Selon la loi, tout enfant a le droit de faire partie de la communauté scolaire. L’inclusion consiste à accueillir un enfant différent au sein d’une classe. II ne s’agit pas de rendre cet enfant différent semblable aux autres, mais de lui proposer un projet adapté à ses compétences et compatible avec les exigences du groupe.

En général les élèves porteurs de Trisomie 21 peuvent fréquenter des classes ordinaires (le plus souvent en maternelle). Par la suite, des dispositifs de type ULIS sont possibles.

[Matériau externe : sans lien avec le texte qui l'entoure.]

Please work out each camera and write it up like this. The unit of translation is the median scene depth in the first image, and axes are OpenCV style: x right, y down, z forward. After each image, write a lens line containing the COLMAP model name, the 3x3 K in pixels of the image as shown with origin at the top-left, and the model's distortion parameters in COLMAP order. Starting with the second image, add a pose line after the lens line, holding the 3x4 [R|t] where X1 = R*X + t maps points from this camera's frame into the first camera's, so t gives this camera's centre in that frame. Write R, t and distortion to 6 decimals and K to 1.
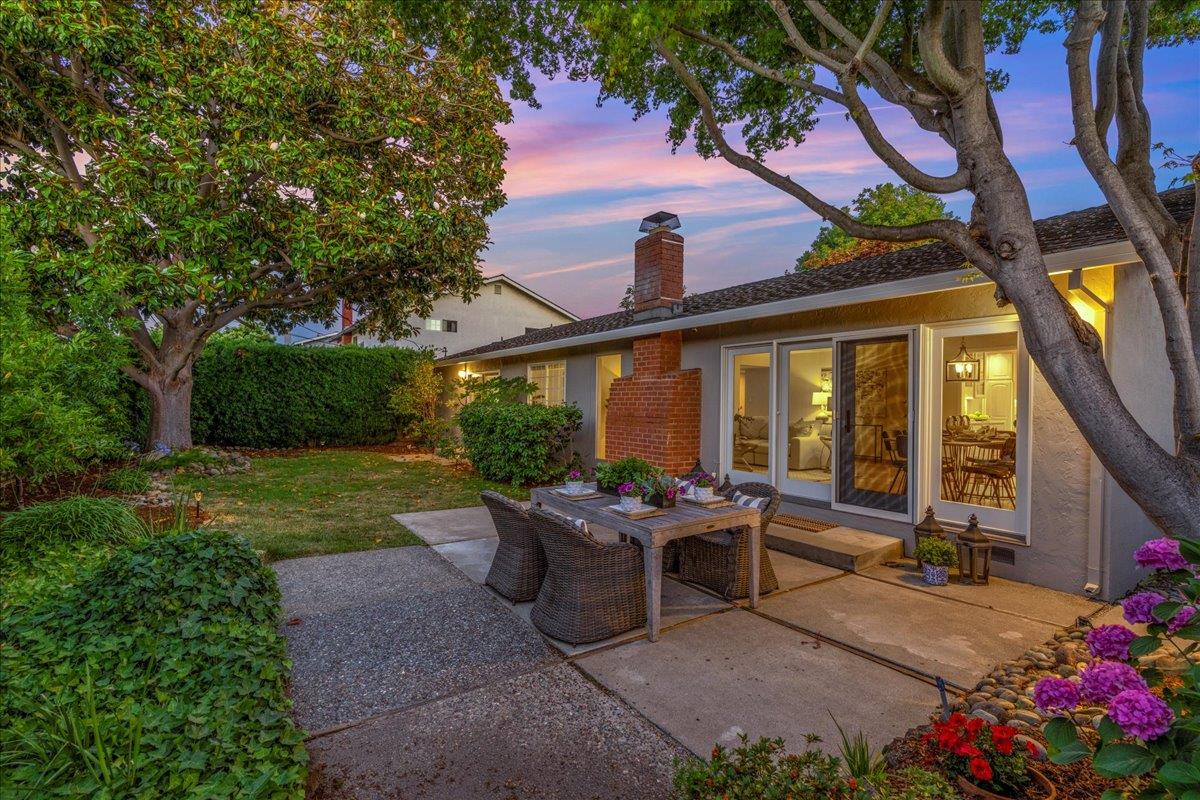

Confrontés à la présence d’un enfant trisomique, les élèves de la classe pourront acquérir des notions de tolérance et de solidarité. Ils apprendront à repérer des valeurs qui ne sont pas toujours reconnues dans notre société. Il revient à l’enseignant de les accompagner dans cette démarche.

La trisomie 21 appelée aussi syndrome de « Down » a des conséquences

  • sur les aptitudes intellectuelles : retard mental, crises, troubles du comportement, perte de mémoire, de repères, vulnérabilités physiologiques, scolarité et études,…
  • dans la  vie au quotidien : autonomie difficile, mobilité/transport, formalités administratives, forte dépendance…
  • sur l’état de santé : durée de vie, dysmorphie, faciès lunaire ou rond, malformations cardiaques, problèmes digestifs, vieillissement cellulaire prématuré …

Les situations d’accueil nécessitent, souvent au début et selon les enfants, un accompagnement par un adulte (éducateur, AESH) ou la mise en place d’un système de tutorat par d’autres élèves.